(Rendered images with source text)
====
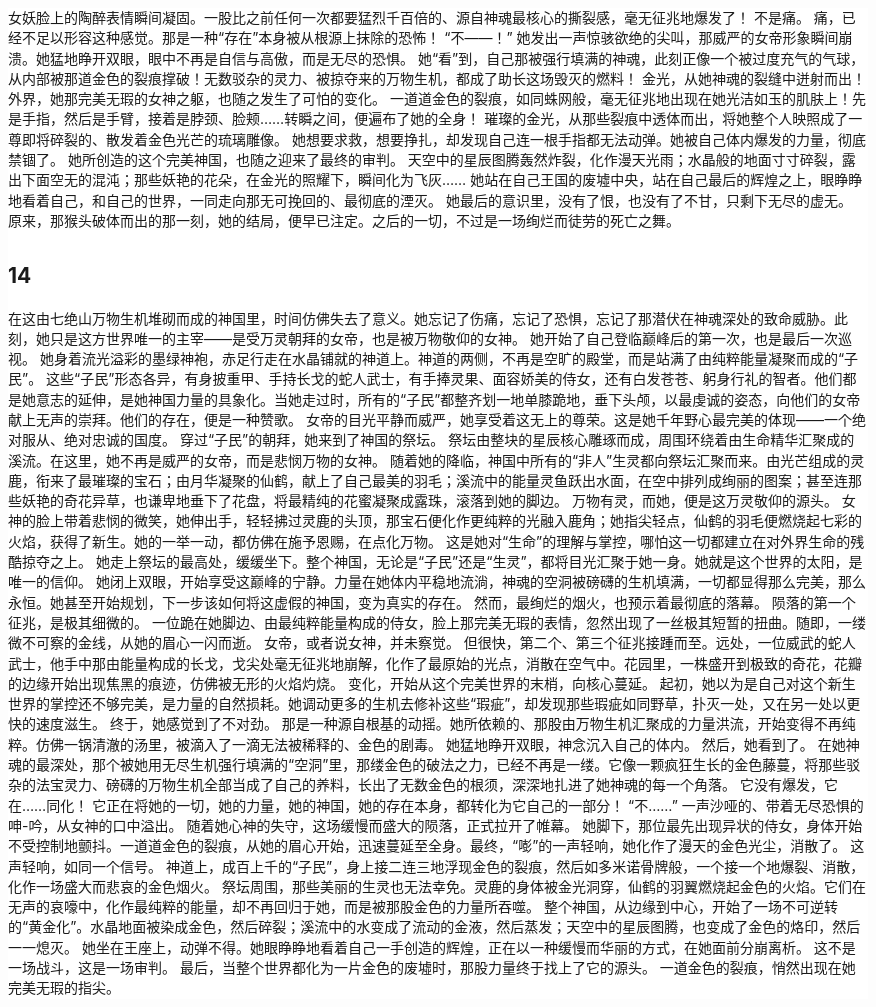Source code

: 女妖脸上的陶醉表情瞬间凝固。一股比之前任何一次都要猛烈千百倍的、源自神魂最核心的撕裂感，毫无征兆地爆发了！
不是痛。
痛，已经不足以形容这种感觉。那是一种“存在”本身被从根源上抹除的恐怖！
“不——！”
她发出一声惊骇欲绝的尖叫，那威严的女帝形象瞬间崩溃。她猛地睁开双眼，眼中不再是自信与高傲，而是无尽的恐惧。
她“看”到，自己那被强行填满的神魂，此刻正像一个被过度充气的气球，从内部被那道金色的裂痕撑破！无数驳杂的灵力、被掠夺来的万物生机，都成了助长这场毁灭的燃料！
金光，从她神魂的裂缝中迸射而出！
外界，她那完美无瑕的女神之躯，也随之发生了可怕的变化。
一道道金色的裂痕，如同蛛网般，毫无征兆地出现在她光洁如玉的肌肤上！先是手指，然后是手臂，接着是脖颈、脸颊……转瞬之间，便遍布了她的全身！
璀璨的金光，从那些裂痕中透体而出，将她整个人映照成了一尊即将碎裂的、散发着金色光芒的琉璃雕像。
她想要求救，想要挣扎，却发现自己连一根手指都无法动弹。她被自己体内爆发的力量，彻底禁锢了。
她所创造的这个完美神国，也随之迎来了最终的审判。
天空中的星辰图腾轰然炸裂，化作漫天光雨；水晶般的地面寸寸碎裂，露出下面空无的混沌；那些妖艳的花朵，在金光的照耀下，瞬间化为飞灰……
她站在自己王国的废墟中央，站在自己最后的辉煌之上，眼睁睁地看着自己，和自己的世界，一同走向那无可挽回的、最彻底的湮灭。
她最后的意识里，没有了恨，也没有了不甘，只剩下无尽的虚无。
原来，那猴头破体而出的那一刻，她的结局，便早已注定。之后的一切，不过是一场绚烂而徒劳的死亡之舞。
## 14
在这由七绝山万物生机堆砌而成的神国里，时间仿佛失去了意义。她忘记了伤痛，忘记了恐惧，忘记了那潜伏在神魂深处的致命威胁。此刻，她只是这方世界唯一的主宰——是受万灵朝拜的女帝，也是被万物敬仰的女神。
她开始了自己登临巅峰后的第一次，也是最后一次巡视。
她身着流光溢彩的墨绿神袍，赤足行走在水晶铺就的神道上。神道的两侧，不再是空旷的殿堂，而是站满了由纯粹能量凝聚而成的“子民”。
这些“子民”形态各异，有身披重甲、手持长戈的蛇人武士，有手捧灵果、面容娇美的侍女，还有白发苍苍、躬身行礼的智者。他们都是她意志的延伸，是她神国力量的具象化。当她走过时，所有的“子民”都整齐划一地单膝跪地，垂下头颅，以最虔诚的姿态，向他们的女帝献上无声的崇拜。他们的存在，便是一种赞歌。
女帝的目光平静而威严，她享受着这无上的尊荣。这是她千年野心最完美的体现——一个绝对服从、绝对忠诚的国度。
穿过“子民”的朝拜，她来到了神国的祭坛。
祭坛由整块的星辰核心雕琢而成，周围环绕着由生命精华汇聚成的溪流。在这里，她不再是威严的女帝，而是悲悯万物的女神。
随着她的降临，神国中所有的“非人”生灵都向祭坛汇聚而来。由光芒组成的灵鹿，衔来了最璀璨的宝石；由月华凝聚的仙鹤，献上了自己最美的羽毛；溪流中的能量灵鱼跃出水面，在空中排列成绚丽的图案；甚至连那些妖艳的奇花异草，也谦卑地垂下了花盘，将最精纯的花蜜凝聚成露珠，滚落到她的脚边。
万物有灵，而她，便是这万灵敬仰的源头。
女神的脸上带着悲悯的微笑，她伸出手，轻轻拂过灵鹿的头顶，那宝石便化作更纯粹的光融入鹿角；她指尖轻点，仙鹤的羽毛便燃烧起七彩的火焰，获得了新生。她的一举一动，都仿佛在施予恩赐，在点化万物。
这是她对“生命”的理解与掌控，哪怕这一切都建立在对外界生命的残酷掠夺之上。
她走上祭坛的最高处，缓缓坐下。整个神国，无论是“子民”还是“生灵”，都将目光汇聚于她一身。她就是这个世界的太阳，是唯一的信仰。
她闭上双眼，开始享受这巅峰的宁静。力量在她体内平稳地流淌，神魂的空洞被磅礴的生机填满，一切都显得那么完美，那么永恒。她甚至开始规划，下一步该如何将这虚假的神国，变为真实的存在。
然而，最绚烂的烟火，也预示着最彻底的落幕。
陨落的第一个征兆，是极其细微的。
一位跪在她脚边、由最纯粹能量构成的侍女，脸上那完美无瑕的表情，忽然出现了一丝极其短暂的扭曲。随即，一缕微不可察的金线，从她的眉心一闪而逝。
女帝，或者说女神，并未察觉。
但很快，第二个、第三个征兆接踵而至。远处，一位威武的蛇人武士，他手中那由能量构成的长戈，戈尖处毫无征兆地崩解，化作了最原始的光点，消散在空气中。花园里，一株盛开到极致的奇花，花瓣的边缘开始出现焦黑的痕迹，仿佛被无形的火焰灼烧。
变化，开始从这个完美世界的末梢，向核心蔓延。
起初，她以为是自己对这个新生世界的掌控还不够完美，是力量的自然损耗。她调动更多的生机去修补这些“瑕疵”，却发现那些瑕疵如同野草，扑灭一处，又在另一处以更快的速度滋生。
终于，她感觉到了不对劲。
那是一种源自根基的动摇。她所依赖的、那股由万物生机汇聚成的力量洪流，开始变得不再纯粹。仿佛一锅清澈的汤里，被滴入了一滴无法被稀释的、金色的剧毒。
她猛地睁开双眼，神念沉入自己的体内。
然后，她看到了。
在她神魂的最深处，那个被她用无尽生机强行填满的“空洞”里，那缕金色的破法之力，已经不再是一缕。它像一颗疯狂生长的金色藤蔓，将那些驳杂的法宝灵力、磅礴的万物生机全部当成了自己的养料，长出了无数金色的根须，深深地扎进了她神魂的每一个角落。
它没有爆发，它在……同化！
它正在将她的一切，她的力量，她的神国，她的存在本身，都转化为它自己的一部分！
“不……”
一声沙哑的、带着无尽恐惧的呻-吟，从女神的口中溢出。
随着她心神的失守，这场缓慢而盛大的陨落，正式拉开了帷幕。
她脚下，那位最先出现异状的侍女，身体开始不受控制地颤抖。一道道金色的裂痕，从她的眉心开始，迅速蔓延至全身。最终，“嘭”的一声轻响，她化作了漫天的金色光尘，消散了。
这声轻响，如同一个信号。
神道上，成百上千的“子民”，身上接二连三地浮现金色的裂痕，然后如多米诺骨牌般，一个接一个地爆裂、消散，化作一场盛大而悲哀的金色烟火。
祭坛周围，那些美丽的生灵也无法幸免。灵鹿的身体被金光洞穿，仙鹤的羽翼燃烧起金色的火焰。它们在无声的哀嚎中，化作最纯粹的能量，却不再回归于她，而是被那股金色的力量所吞噬。
整个神国，从边缘到中心，开始了一场不可逆转的“黄金化”。水晶地面被染成金色，然后碎裂；溪流中的水变成了流动的金液，然后蒸发；天空中的星辰图腾，也变成了金色的烙印，然后一一熄灭。
她坐在王座上，动弹不得。她眼睁睁地看着自己一手创造的辉煌，正在以一种缓慢而华丽的方式，在她面前分崩离析。
这不是一场战斗，这是一场审判。
最后，当整个世界都化为一片金色的废墟时，那股力量终于找上了它的源头。
一道金色的裂痕，悄然出现在她完美无瑕的指尖。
====
> TASK TO CARRY OUT:
Which of the lines above hold the string "她猛地睁开双眼"? Copy each one.

> SOLUTION FOR THIS PROBLEM:
她发出一声惊骇欲绝的尖叫，那威严的女帝形象瞬间崩溃。她猛地睁开双眼，眼中不再是自信与高傲，而是无尽的恐惧。
她猛地睁开双眼，神念沉入自己的体内。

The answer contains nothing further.